AIM A:
Answer these questions using the Skyfall essay:
(i) What line does Bond say with a sigh in his very first movie?
(ii) In Skyfall, what is Bond making a living from after washing ashore?
(iii) How many times is Bond shot in Skyfall?
## Begin SELECTED PASSAGE
James Bond: Skyfall part 3
What does James Bond want? As I’ve discussed before, James Bond’s “natural state” is one of arrested adolescence. He wants only to bed beautiful women, drink himself to stupefaction, and, if time allows, gamble. Everything that happens in his movies, all the cat-stroking psychopaths and space-based lasers, are all things that prevent him from getting back to doing what he wants. At the end of the typical Bond movie, he ends up in a boat or a space capsule or a submarine with a beautiful woman and a bottle of champagne, his debt to the world discharged. Allow me to repeat: if it were not his job to save the world, James Bond would never ever do it. It is not his concern. Which is why he often seems so bored on his adventures. In his very first movie he even sighs and says “The same old dream, world domination,” as though there is nothing more routine than single-handedly altering global history.
In Skyfall he is no different. Surviving being shot (twice) and plunging off a very tall bridge into a river, and then going over a waterfall, Bond has apparently washed ashore somewhere beachy and is making a living from betting on scorpion-themed drinking games. He’s got a shack, a lady friend, access to booze (and prescription drugs, apparently for his still-healing wounds) and gambling (scorpion drinking isn’t not Chemin de Fer, but what is?), he has, after a turbulent pre-title sequence involving his own death, established equilibrium. For all this, he’s not happy — something, he can tell, is calling him.
## End SELECTED PASSAGE
## Begin SUPPLIED RECORDS
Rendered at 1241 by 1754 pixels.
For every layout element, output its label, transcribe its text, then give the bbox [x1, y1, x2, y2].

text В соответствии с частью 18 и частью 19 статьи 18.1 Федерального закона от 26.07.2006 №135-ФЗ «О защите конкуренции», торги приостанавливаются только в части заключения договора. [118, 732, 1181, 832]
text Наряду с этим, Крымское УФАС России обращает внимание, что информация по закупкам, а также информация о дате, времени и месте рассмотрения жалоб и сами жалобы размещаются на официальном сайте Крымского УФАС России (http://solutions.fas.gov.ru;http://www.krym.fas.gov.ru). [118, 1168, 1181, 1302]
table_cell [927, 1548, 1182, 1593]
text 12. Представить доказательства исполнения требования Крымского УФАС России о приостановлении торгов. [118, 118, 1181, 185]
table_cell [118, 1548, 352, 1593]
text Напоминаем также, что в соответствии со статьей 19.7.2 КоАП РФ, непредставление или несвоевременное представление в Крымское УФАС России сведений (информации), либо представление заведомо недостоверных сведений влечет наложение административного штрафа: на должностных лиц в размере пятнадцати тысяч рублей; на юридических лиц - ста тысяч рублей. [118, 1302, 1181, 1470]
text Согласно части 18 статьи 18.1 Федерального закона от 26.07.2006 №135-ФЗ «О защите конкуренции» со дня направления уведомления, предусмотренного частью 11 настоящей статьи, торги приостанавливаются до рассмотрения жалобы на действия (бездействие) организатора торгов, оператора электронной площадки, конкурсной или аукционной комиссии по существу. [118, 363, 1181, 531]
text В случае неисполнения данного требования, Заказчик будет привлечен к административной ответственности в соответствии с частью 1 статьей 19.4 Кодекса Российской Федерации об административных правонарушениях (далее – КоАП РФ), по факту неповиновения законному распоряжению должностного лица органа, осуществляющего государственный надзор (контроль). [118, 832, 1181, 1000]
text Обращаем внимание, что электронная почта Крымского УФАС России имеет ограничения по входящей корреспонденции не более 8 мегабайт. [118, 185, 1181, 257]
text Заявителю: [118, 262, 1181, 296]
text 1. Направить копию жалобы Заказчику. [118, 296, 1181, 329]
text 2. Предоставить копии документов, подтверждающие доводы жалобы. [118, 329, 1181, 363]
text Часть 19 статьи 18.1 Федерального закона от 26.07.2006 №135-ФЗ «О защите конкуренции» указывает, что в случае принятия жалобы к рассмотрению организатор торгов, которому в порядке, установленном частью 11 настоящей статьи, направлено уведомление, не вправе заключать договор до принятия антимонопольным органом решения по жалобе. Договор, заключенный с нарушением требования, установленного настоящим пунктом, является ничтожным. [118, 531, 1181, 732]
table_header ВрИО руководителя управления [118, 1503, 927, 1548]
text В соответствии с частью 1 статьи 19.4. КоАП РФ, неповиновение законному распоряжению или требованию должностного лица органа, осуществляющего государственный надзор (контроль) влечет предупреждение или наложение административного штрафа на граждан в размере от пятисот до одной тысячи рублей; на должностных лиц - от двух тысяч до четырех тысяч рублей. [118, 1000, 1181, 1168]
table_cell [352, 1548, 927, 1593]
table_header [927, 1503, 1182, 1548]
## End SUPPLIED RECORDS
AIM B: Reproduce word for word the stretch of the rows from their first line through the line containing "For every layout".

TASK OUTPUT A:
(i) "The same old dream, world domination."
(ii) Betting on scorpion-themed drinking games.
(iii) Twice.

TASK OUTPUT B:
Rendered at 1241 by 1754 pixels.
For every layout element, output its label, transcribe its text, then give the bbox [x1, y1, x2, y2].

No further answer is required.